| Task brief |
Please return all of the records verbatim, with the pictures omitted.

Bounding box coordinate data
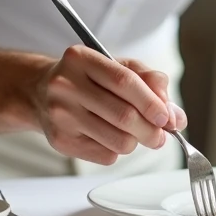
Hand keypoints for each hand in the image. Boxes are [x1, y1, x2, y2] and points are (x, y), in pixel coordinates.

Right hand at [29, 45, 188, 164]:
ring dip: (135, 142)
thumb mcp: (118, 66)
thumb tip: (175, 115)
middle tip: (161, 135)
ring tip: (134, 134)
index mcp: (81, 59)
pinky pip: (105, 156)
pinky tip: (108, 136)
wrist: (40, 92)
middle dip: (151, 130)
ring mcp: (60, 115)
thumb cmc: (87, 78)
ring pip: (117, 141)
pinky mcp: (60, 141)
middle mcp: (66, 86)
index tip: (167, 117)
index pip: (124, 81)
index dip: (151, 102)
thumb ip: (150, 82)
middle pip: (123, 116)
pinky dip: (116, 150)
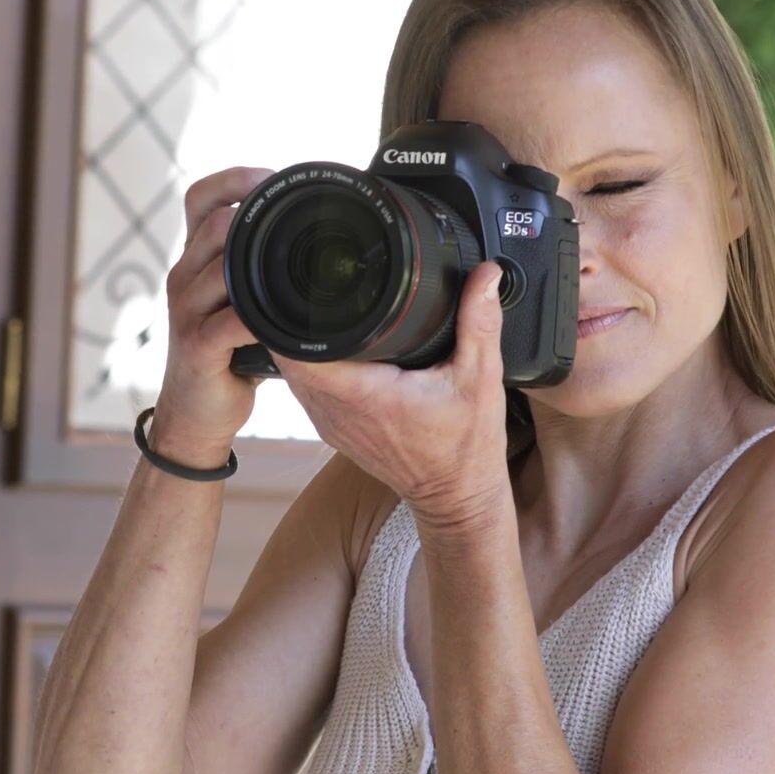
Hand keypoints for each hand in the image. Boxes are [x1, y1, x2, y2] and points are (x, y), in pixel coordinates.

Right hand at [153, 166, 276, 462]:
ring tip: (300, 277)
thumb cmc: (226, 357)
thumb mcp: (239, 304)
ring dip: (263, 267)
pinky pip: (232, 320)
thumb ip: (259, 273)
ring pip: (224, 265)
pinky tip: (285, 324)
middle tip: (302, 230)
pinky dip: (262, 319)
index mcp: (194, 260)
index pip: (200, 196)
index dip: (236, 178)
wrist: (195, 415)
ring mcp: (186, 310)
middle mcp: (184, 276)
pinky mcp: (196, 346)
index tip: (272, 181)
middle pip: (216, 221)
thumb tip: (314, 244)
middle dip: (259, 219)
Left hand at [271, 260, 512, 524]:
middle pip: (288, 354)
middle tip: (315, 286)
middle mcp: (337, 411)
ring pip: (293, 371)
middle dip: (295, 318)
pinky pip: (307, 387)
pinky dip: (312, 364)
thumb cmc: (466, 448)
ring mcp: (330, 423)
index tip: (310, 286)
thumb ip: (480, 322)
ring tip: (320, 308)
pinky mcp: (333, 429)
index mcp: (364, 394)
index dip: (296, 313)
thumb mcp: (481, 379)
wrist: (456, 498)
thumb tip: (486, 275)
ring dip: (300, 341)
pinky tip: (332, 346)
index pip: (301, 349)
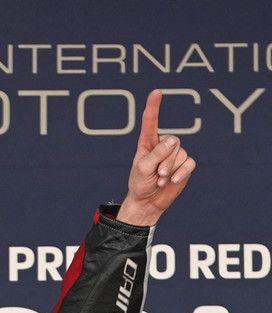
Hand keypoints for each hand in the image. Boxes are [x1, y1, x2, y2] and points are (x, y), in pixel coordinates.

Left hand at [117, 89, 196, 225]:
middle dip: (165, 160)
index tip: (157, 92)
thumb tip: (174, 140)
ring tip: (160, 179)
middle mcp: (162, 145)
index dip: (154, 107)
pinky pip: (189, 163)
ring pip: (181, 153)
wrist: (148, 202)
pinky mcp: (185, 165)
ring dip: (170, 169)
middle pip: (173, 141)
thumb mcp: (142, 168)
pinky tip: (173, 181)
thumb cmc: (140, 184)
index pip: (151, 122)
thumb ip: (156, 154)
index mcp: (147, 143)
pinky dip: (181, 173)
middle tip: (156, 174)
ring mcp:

| Response area |
Hand keypoints for each hand in the image. Boxes are [x1, y1, x2, y2] and points are (x, y), in pixel coordinates.

Right hand at [29, 45, 188, 164]:
ring dip: (135, 142)
thumb mcp: (118, 66)
thumb tip: (175, 115)
middle tip: (161, 135)
ring tip: (134, 134)
index mcp: (81, 59)
pinky pip: (105, 156)
pinky tip: (108, 136)
wrist: (40, 92)
middle dip: (151, 130)
ring mcp: (60, 115)
thumb cmc: (87, 78)
ring pip: (117, 141)
pinky mcp: (60, 141)
middle mcp: (66, 86)
index tip: (167, 117)
index pip: (124, 81)
index dip: (151, 102)
thumb ip: (150, 82)
middle pip: (123, 116)
pinky dip: (116, 150)
Hand keypoints for each hand in the image. Boxes are [x1, y1, x2, y2] and points are (x, y), in pixel coordinates.

Right hand at [153, 166, 276, 462]:
ring tip: (300, 277)
thumb cmc: (226, 357)
thumb mcp: (239, 304)
ring dip: (263, 267)
pinky pip: (232, 320)
thumb ip: (259, 273)
ring pip: (224, 265)
pinky tip: (285, 324)
middle tip: (302, 230)
pinky dip: (262, 319)
index mcp: (194, 260)
index pip: (200, 196)
index dip: (236, 178)
wrist: (195, 415)
ring mcp: (186, 310)
middle mcp: (184, 276)
pinky mcp: (196, 346)
index tip: (272, 181)
middle pip: (216, 221)
thumb tip: (314, 244)
middle dip: (259, 219)
Left hand at [271, 260, 512, 524]:
middle pip: (288, 354)
middle tip: (315, 286)
middle mcp: (337, 411)
ring pip: (293, 371)
middle dip: (295, 318)
pinky pip: (307, 387)
pinky dip: (312, 364)
thumb cmc: (466, 448)
ring mcp: (330, 423)
index tip: (310, 286)
thumb ip: (480, 322)
ring tip: (320, 308)
pinky mcp: (333, 429)
index mcp: (364, 394)
index dip: (296, 313)
thumb mcp: (481, 379)
wrist: (456, 498)
thumb tip: (486, 275)
ring dip: (300, 341)
pinky tip: (332, 346)
index pip: (301, 349)
Hand keypoints for each hand in the image. Boxes are [x1, y1, x2, y2] and points are (x, y), in pixel coordinates.

Left hand at [117, 89, 196, 225]:
middle dip: (165, 160)
index tip: (157, 92)
thumb tip: (174, 140)
ring tip: (160, 179)
middle mcp: (162, 145)
index dip: (154, 107)
pinky pip: (189, 163)
ring pip: (181, 153)
wrist: (148, 202)
pinky mcp: (185, 165)
ring dip: (170, 169)
middle pip: (173, 141)
thumb mcp: (142, 168)
pinky tip: (173, 181)
thumb cmc: (140, 184)
index pip: (151, 122)
thumb ip: (156, 154)
index mcp: (147, 143)
pinky dip: (181, 173)
middle tip: (156, 174)
ring mcp:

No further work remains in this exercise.